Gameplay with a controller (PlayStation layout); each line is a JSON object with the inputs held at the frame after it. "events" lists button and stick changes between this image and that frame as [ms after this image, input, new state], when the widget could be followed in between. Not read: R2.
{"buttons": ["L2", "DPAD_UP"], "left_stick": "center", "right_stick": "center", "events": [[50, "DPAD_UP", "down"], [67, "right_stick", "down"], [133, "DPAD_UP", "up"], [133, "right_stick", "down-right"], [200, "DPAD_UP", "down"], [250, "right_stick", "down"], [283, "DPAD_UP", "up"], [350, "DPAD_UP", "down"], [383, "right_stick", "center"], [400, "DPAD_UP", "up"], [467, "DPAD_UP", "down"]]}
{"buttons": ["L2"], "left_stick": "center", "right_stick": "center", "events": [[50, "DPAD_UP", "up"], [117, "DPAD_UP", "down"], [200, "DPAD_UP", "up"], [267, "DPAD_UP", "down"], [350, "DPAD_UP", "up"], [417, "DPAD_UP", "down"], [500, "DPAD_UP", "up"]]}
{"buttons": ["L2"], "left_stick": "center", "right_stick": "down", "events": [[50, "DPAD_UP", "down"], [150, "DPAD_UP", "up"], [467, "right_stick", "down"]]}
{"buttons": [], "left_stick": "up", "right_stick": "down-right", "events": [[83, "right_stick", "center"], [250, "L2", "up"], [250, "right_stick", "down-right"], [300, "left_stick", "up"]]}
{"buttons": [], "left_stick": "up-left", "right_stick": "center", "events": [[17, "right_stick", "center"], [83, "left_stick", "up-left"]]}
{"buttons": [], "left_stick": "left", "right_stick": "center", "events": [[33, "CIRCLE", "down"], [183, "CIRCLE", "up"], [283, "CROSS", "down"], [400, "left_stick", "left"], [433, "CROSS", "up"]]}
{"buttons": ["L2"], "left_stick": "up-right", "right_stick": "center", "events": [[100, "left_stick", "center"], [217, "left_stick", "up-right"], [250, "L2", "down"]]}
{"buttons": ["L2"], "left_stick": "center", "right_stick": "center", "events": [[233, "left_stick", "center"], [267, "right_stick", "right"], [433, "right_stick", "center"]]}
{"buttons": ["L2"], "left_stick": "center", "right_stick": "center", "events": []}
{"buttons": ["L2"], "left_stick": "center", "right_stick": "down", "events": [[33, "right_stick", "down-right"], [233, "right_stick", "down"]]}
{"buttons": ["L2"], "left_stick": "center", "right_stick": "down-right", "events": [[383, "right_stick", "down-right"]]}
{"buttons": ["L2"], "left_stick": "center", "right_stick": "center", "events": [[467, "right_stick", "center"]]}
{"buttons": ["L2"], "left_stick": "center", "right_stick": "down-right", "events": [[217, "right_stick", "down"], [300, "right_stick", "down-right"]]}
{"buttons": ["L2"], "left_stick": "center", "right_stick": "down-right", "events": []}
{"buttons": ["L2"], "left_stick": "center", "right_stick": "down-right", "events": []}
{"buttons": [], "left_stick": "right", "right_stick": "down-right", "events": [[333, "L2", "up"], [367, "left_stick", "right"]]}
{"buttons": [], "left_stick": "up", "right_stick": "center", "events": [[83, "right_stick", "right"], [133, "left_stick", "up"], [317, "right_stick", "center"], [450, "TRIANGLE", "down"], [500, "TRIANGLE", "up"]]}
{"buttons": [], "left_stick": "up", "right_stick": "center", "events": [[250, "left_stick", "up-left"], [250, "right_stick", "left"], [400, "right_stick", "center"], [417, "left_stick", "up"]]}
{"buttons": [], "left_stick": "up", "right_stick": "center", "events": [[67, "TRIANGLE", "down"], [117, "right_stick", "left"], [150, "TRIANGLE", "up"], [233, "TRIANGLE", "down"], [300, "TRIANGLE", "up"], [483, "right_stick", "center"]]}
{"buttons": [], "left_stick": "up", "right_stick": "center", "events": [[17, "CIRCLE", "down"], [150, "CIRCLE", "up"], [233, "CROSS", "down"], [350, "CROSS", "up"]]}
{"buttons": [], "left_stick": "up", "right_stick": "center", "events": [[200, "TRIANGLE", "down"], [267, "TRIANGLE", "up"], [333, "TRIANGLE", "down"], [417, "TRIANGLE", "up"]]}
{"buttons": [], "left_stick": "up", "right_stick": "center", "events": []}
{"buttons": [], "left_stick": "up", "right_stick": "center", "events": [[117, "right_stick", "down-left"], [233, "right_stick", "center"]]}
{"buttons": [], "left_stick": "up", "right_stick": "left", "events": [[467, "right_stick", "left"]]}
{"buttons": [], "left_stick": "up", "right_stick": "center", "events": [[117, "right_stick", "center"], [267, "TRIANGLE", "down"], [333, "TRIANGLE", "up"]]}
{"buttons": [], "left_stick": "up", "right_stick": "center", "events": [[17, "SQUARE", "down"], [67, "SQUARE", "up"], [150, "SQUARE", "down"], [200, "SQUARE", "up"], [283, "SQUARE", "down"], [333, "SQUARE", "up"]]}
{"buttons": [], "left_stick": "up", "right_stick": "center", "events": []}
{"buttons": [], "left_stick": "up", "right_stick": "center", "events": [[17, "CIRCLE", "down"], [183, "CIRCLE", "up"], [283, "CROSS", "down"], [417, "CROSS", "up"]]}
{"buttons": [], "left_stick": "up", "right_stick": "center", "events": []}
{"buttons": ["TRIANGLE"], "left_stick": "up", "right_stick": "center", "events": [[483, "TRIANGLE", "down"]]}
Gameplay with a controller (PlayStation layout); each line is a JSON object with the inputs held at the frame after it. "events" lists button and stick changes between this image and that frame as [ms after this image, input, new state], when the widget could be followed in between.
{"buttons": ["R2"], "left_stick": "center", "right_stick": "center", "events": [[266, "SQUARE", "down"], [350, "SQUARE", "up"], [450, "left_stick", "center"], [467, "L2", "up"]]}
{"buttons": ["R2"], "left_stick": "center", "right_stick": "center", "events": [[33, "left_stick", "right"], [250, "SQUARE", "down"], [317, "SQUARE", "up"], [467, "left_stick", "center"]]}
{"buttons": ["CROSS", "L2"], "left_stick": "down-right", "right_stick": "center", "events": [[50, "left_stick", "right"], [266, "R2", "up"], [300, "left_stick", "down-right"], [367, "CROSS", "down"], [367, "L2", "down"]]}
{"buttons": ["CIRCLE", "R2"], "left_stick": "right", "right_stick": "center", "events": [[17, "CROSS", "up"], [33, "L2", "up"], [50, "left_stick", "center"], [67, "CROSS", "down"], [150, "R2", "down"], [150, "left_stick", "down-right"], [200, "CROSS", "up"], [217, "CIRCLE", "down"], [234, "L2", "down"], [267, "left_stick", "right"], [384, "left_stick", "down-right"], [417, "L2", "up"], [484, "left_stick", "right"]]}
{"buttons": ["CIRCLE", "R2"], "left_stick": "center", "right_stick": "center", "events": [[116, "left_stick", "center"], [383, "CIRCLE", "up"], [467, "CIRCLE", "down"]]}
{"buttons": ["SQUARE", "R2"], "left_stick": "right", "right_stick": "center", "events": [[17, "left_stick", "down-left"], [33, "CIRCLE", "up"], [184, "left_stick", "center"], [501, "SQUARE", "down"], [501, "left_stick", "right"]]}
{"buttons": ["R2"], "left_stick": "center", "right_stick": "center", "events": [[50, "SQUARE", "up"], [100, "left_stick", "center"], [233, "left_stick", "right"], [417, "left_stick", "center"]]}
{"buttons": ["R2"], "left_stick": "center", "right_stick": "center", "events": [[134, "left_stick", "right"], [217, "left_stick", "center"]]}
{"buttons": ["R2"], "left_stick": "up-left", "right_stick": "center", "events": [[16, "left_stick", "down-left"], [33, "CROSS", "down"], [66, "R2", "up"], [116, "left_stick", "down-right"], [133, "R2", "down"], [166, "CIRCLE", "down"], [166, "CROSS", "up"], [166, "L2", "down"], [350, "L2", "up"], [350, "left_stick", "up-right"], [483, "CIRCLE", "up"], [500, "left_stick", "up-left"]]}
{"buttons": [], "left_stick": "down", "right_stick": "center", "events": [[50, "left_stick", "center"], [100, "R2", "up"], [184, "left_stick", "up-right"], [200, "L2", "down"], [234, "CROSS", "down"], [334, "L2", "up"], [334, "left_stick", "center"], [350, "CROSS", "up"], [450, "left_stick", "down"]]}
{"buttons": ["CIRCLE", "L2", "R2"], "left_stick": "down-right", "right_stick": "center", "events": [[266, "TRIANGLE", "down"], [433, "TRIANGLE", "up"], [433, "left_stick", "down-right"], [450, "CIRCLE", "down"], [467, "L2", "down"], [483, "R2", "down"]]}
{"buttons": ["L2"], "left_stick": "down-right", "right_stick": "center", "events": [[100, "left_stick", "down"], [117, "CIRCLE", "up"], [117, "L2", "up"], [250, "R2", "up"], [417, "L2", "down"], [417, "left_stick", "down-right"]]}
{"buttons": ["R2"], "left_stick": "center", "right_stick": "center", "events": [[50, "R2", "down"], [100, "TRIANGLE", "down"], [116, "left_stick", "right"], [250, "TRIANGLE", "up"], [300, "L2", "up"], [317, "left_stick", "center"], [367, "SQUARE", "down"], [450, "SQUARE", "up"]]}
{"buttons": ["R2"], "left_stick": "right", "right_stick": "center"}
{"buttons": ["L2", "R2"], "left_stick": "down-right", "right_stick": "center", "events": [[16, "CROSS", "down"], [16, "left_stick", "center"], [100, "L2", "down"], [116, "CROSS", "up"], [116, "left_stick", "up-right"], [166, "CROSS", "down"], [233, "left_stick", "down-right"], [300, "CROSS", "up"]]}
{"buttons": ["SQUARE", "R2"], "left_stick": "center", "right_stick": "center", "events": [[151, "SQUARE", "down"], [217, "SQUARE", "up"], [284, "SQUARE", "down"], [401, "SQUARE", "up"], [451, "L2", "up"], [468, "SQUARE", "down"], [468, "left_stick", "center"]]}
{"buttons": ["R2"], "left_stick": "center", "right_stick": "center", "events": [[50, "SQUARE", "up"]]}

========

# [Instructions for the task]
For the listing above, give the number of lines that contain the string "changes" and nothing else.

# [Answer area]
2